Deployment

Managing multi-chain contract deployments

HyperlaneDeployer helps manage the deployment of contracts across multiple chains. Hyperlane apps should extend a deployer to specify the needed types and implement any needed logic for deployment of their contracts.

Implement

Developers must provide an implementation for deployContracts which describes the logic for deploying the application on a single chain. Developers building with the Router pattern can extend HyperlaneRouterDeployer, which handles some Router-specific boilerplate.

Deployers will also need contract Factories, which be defined manually or generated automatically by tooling like TypeChain (recommended).

import { HyperlaneRouterDeployer, ChainName } from '@hyperlane-xyz/sdk';

class MyDeployer<Chain extends ChainName, MyConfig>
  extends HyperlaneRouterDeployer<Chain, MyContracts, MyFactories, MyConfig> { 
    function deployContracts(network: Networks, config: MyConfig) {
      // Custom contract deployment logic to goes here
      // This method is called once for each target chain
    }
}

For a simple, single contract app that extends the Router contract, it is sufficient to call the deployContract method in the deployContracts implementation:

  async deployContracts(chain: Chain, config: HelloWorldConfig) {
    const router = await this.deployContract(chain, 'router', [
      config.mailbox,
      config.interchainGasPaymaster,
    ]);
    return {
      router,
    };
  }

For an example deployer implementation see the Hyperlane Hello World app.

Interact

Once aHyperlaneDeployer class has been defined, the deployer can be instantiated with a Multiprovider and a map of chains to configurations. These configs will be provided to your deployContracts methods and can include any values needed there. The initialization of Invoking deploy() will deploy contracts for all specified chains.
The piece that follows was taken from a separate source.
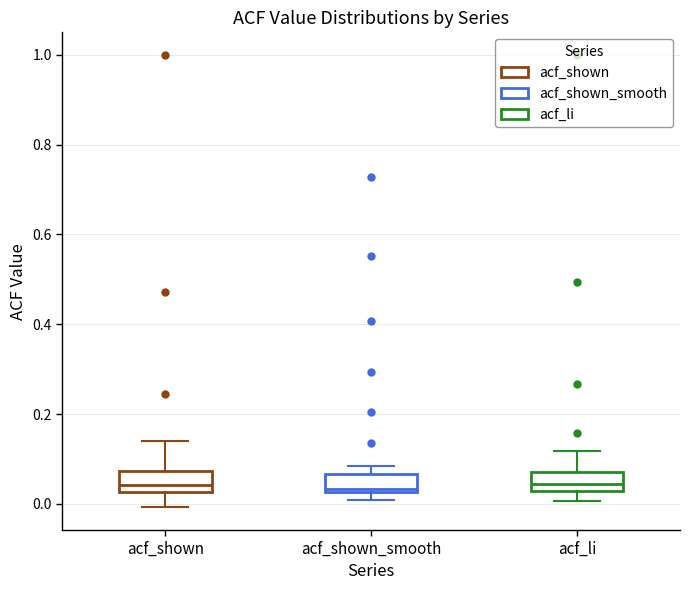

Reading left to right, read every box against the y-axis: the position of its median line, the range the box covers, and the ends of its whiskers. The values are not printed on the chart, so give them approximately, as read against the axis.

acf_shown: median 0.04, box 0.02 to 0.08, whiskers 0.00 to 0.14
acf_shown_smooth: median 0.04, box 0.02 to 0.06, whiskers 0.00 to 0.08
acf_li: median 0.04, box 0.02 to 0.08, whiskers 0.00 to 0.12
const ethereum: MyConfig = {...};
const polygon: MyConfig = {...};
const myDeployer = new MyDeployer(multiProvider, { ethereum, polygon });
const contracts = await myDeployer.deploy();

In scripts that calls deploy, consider persisting deployment artifacts as they will be important for future use of your application. This includes addresses, compiler options, and contract constructor arguments.

For an example deployment script, see the Hyperlane Hello World app. This script is the same as the one provided above.